### Task directions
Please copy the listing below word for word, leaving the pictures out.

Rendered chart images
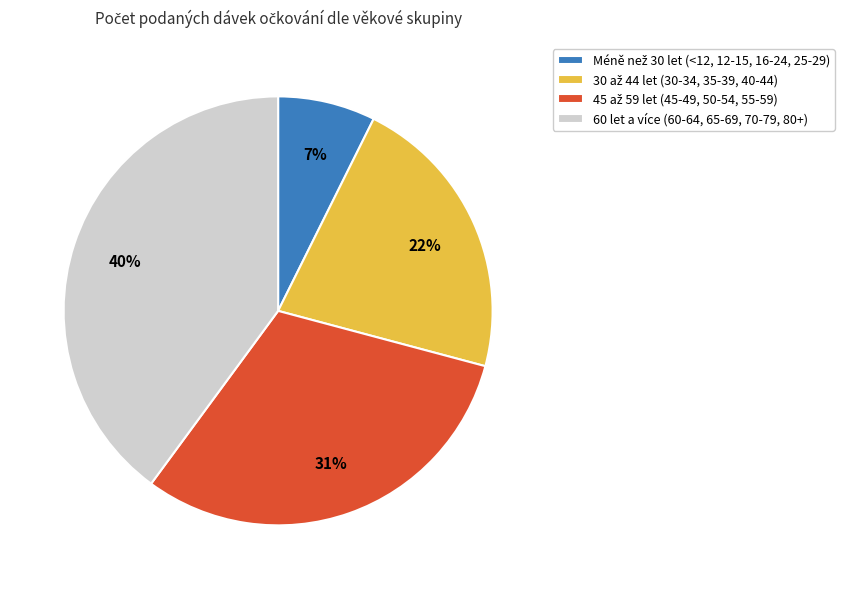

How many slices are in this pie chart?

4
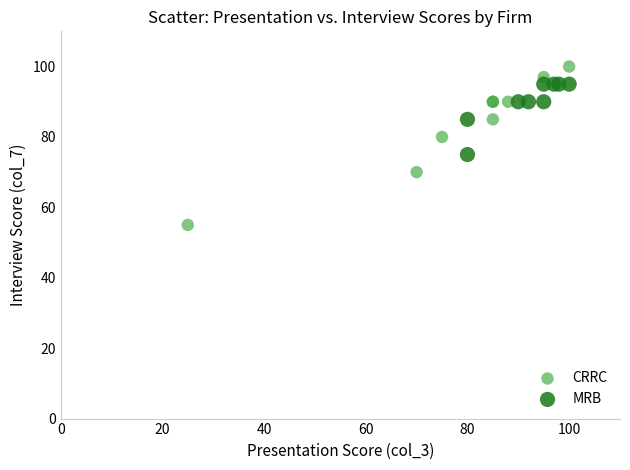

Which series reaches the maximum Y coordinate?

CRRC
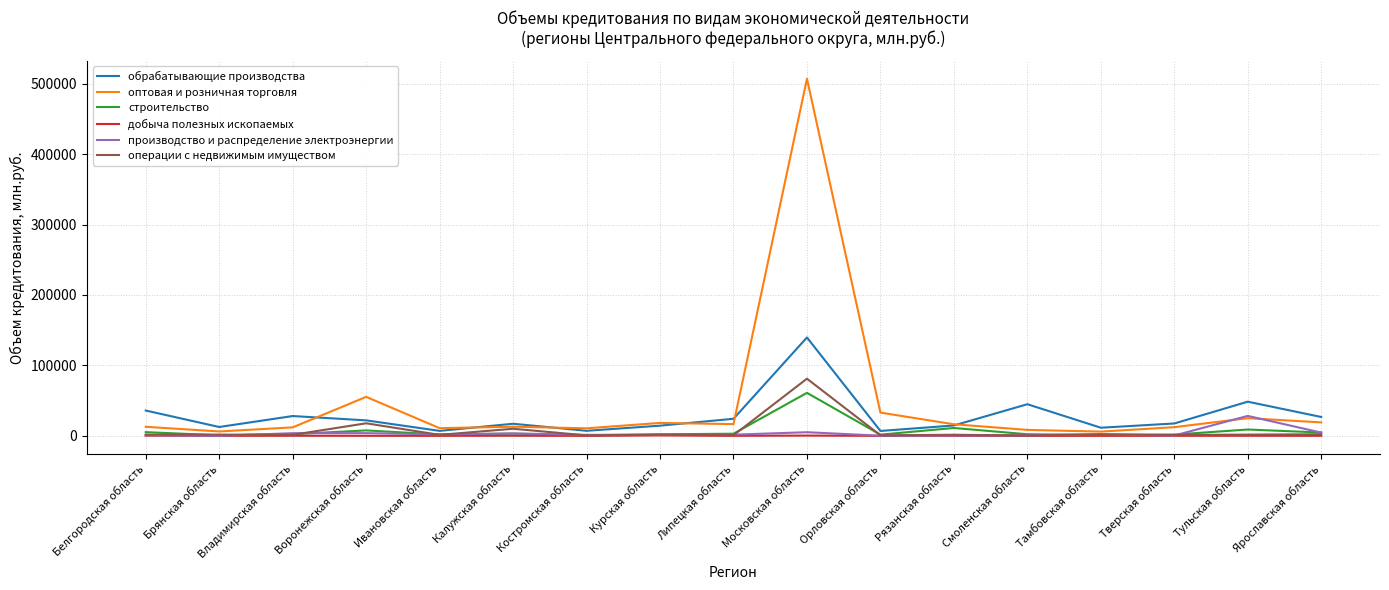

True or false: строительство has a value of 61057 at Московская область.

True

### Reply
How many slices are in this pie chart?

4

Which series reaches the maximum Y coordinate?

CRRC

True or false: строительство has a value of 61057 at Московская область.

True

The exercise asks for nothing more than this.